Technically this can be done with one VLAN just the way you are planning but there are security risks with using one VLAN in this manner.  I would recommend using two VLAN's.
ccomleyConnect With a Mentor Commented:
VLANs is what you need but yo ucan stick to the simple method.

Find a switch which will give you PORT BASED VLAN. This is SIMPLE to set up, either done with little switches on the back or by web-browsing into the switch. Either way, for each port, you chose Lan 1 or Lan 2, etc.

So just set Ports 1-8 to be Lan 1 and ports 9-16 to be Lan 2 and that's IT.

You *can* set a "trunk" port that is visible to both but in this case it sounds like you don't want to.

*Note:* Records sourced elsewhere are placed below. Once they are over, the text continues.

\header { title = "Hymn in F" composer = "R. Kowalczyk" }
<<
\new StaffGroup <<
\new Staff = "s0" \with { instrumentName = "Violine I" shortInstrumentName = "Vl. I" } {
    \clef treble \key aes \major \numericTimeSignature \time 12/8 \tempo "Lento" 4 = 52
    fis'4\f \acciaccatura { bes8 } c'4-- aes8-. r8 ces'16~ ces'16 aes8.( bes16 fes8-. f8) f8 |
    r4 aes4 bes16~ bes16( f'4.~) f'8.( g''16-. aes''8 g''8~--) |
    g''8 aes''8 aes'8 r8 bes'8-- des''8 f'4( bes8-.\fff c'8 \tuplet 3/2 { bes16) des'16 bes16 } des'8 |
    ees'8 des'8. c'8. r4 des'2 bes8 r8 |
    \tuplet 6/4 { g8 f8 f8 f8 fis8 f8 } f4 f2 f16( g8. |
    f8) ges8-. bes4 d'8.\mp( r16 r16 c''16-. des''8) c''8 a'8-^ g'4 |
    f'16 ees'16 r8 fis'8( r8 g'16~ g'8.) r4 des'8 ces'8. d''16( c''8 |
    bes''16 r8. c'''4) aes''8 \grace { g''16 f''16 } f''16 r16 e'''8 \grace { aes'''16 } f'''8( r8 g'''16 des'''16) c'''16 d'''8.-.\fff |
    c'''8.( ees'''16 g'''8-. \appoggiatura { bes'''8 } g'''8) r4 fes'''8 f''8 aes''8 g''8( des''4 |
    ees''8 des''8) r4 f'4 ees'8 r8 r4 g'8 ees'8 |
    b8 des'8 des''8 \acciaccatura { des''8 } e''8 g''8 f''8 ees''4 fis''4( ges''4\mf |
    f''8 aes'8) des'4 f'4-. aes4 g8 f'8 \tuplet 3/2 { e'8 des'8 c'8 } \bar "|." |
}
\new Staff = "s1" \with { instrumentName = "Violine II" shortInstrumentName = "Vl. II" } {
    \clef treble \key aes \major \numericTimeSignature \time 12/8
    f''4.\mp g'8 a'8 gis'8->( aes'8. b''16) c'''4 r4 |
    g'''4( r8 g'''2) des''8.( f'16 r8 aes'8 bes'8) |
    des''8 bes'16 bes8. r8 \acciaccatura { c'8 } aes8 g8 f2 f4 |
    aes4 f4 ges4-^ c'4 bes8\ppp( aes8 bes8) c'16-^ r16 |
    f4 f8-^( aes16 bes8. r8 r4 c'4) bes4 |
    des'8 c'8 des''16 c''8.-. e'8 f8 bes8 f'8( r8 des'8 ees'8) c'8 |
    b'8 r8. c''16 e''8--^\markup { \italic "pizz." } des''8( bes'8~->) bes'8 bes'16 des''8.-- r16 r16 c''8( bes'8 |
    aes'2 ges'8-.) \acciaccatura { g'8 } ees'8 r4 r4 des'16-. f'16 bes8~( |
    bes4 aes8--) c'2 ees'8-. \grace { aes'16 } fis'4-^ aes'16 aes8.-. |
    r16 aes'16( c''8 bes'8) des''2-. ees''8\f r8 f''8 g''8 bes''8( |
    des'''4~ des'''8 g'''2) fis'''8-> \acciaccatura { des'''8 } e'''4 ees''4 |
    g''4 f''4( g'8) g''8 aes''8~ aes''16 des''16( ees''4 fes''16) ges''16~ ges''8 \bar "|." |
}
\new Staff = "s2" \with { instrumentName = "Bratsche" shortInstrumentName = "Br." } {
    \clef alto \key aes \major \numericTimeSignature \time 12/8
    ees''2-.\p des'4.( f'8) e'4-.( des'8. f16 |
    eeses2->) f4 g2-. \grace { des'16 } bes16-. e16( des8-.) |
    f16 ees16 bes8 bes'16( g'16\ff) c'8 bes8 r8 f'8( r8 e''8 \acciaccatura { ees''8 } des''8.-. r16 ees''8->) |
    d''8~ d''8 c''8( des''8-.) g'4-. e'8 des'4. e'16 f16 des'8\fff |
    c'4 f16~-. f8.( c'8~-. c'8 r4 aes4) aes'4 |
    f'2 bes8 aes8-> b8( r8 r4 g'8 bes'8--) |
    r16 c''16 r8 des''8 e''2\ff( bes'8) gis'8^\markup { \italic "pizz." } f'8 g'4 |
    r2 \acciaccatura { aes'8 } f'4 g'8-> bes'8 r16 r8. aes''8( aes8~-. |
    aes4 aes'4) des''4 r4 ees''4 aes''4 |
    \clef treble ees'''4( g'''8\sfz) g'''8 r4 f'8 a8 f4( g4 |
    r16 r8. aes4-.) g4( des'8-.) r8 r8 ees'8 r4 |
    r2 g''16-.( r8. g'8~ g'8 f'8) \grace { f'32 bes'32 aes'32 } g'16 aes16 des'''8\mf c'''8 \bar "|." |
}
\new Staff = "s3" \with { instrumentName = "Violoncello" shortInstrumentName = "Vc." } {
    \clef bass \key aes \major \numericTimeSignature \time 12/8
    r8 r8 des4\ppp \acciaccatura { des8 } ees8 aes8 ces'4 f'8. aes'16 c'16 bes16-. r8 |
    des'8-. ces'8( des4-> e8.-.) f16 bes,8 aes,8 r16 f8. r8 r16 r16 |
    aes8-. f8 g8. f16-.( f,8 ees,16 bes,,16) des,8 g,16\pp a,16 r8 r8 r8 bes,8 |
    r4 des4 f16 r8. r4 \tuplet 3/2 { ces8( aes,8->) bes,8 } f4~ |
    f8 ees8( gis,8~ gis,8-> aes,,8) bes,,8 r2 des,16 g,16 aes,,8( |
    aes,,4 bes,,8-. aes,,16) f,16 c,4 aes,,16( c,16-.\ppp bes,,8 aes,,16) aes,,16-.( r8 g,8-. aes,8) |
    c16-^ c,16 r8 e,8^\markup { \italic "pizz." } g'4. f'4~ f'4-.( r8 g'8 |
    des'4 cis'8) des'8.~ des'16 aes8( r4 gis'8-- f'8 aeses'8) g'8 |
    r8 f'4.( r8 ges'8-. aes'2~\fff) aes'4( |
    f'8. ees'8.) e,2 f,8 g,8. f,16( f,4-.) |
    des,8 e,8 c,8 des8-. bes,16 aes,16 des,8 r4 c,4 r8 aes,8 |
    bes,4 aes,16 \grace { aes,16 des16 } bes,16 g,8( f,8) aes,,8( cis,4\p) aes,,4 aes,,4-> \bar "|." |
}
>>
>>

The other advantage you may find with such a switch is that

- you can use the web admin page to enable or disable one or more ports, remotely if you want
- you can get traffic stats on each port

Typical example, Zyxel Dimension 2xxx series, e.g. ES2024 - 24 ports, Port-Vlan-able, remote controllable, etc. via web GUI.  

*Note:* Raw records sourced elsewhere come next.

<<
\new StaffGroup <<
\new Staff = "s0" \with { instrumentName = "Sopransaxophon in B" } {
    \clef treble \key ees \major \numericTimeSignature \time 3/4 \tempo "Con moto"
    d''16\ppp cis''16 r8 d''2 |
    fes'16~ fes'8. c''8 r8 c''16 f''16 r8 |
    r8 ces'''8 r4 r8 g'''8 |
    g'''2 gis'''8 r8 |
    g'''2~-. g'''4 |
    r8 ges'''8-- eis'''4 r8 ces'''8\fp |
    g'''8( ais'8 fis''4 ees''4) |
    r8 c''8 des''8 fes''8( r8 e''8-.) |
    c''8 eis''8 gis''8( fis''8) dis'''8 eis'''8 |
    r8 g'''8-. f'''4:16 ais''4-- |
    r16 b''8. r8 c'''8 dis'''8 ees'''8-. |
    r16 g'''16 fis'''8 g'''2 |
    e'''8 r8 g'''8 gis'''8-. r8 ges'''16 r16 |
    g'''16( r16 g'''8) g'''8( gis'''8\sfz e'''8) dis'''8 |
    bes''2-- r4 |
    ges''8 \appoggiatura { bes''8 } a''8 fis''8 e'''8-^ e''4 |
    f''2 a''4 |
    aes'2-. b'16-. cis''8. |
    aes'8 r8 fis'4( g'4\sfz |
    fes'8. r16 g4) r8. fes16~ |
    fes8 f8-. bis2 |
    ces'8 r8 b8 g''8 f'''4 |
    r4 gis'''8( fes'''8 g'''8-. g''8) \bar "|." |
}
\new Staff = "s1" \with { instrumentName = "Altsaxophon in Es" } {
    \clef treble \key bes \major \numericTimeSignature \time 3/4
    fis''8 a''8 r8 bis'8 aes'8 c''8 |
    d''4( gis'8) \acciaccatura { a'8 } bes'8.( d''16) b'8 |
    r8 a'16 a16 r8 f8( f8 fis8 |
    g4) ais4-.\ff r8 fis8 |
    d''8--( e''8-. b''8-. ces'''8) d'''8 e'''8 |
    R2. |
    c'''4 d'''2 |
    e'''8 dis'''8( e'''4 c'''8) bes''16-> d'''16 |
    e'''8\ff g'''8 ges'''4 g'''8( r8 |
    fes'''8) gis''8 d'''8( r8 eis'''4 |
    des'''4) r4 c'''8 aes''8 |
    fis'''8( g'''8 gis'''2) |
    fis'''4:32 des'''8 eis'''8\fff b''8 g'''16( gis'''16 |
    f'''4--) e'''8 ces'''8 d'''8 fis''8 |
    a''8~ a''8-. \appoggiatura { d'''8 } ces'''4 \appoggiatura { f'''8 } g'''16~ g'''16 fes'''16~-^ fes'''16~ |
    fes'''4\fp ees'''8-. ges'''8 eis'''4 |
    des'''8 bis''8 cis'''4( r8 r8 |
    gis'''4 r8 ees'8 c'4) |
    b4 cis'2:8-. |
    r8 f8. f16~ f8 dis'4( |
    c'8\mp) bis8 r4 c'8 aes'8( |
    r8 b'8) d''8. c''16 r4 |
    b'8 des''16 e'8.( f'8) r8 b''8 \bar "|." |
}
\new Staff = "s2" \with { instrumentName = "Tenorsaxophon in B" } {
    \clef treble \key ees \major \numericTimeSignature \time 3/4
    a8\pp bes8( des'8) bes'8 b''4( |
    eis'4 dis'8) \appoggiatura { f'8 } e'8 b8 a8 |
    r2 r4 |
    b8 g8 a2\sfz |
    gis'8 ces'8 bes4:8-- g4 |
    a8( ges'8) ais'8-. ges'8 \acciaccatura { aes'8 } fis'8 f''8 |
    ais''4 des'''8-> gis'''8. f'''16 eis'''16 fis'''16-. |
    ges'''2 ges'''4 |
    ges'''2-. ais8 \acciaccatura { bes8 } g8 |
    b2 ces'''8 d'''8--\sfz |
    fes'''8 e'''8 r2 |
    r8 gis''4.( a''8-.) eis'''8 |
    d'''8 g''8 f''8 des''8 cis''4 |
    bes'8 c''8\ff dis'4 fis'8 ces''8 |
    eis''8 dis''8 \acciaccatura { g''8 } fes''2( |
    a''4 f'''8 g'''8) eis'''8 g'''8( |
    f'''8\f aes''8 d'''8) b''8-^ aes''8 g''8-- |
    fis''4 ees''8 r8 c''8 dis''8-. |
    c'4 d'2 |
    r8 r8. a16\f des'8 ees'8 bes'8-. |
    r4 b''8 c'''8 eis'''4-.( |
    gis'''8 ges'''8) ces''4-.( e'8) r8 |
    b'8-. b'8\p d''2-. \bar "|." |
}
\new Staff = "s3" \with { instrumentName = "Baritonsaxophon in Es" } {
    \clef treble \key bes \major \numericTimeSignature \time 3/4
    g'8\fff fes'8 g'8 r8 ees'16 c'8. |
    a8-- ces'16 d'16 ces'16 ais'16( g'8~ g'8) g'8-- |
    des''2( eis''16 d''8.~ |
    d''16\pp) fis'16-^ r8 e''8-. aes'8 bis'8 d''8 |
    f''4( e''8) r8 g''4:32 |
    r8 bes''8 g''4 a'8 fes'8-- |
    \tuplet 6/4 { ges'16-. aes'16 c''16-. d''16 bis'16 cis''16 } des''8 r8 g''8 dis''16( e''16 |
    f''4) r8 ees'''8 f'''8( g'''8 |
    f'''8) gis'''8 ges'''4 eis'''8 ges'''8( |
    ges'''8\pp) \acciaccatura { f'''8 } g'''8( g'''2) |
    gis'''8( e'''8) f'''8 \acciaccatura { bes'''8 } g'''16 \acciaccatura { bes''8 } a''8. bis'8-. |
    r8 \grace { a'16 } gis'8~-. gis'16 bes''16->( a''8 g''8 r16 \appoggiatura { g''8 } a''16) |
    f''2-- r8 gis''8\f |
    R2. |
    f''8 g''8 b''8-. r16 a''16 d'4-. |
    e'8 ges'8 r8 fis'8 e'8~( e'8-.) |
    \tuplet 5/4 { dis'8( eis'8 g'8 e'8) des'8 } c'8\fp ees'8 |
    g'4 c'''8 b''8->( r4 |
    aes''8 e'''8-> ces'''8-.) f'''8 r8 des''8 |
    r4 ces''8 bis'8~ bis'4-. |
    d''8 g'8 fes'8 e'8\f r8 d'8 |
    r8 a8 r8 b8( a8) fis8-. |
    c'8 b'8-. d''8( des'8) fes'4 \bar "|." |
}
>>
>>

(Warning - the one thing to watch out for, any such device will have a default Ip address of its own, make sure you set this to something sane before attaching it to your lan.)
chrisjmccrumAuthor Commented:
Thank you all for your responses thus far.  It's been very helpful and are realizing how easy this can be.    I've confronted our Security Specialist and he has major concerns regarding the security in general of VLANs.  We are SAS70 compliant and he is worried because they asked us one time if are networks are physically split.  Like is it possible for a user on the VLAN2 to spoof there address and end up on VLAN1  

Is the traffic tagged at the packet level or is the port tagged?  I guess ultimately how is the security with VLANs?  Can you point me to a good article backing it up?  

Again thank you all for your help.
Footnote - PORT based VLAN cannot be spoofed because it's hard-coded on eac port of the switch which VLAN it is in.

Soft VLAN requires you to add a "tag" to each data packet saying "hey, I'm a packet on VLAN xxx", and the switch reacts to the tag - that's more powerful coz you can set the same VLAN up on multiple swithes and routers across the WAN, but you don't need it here.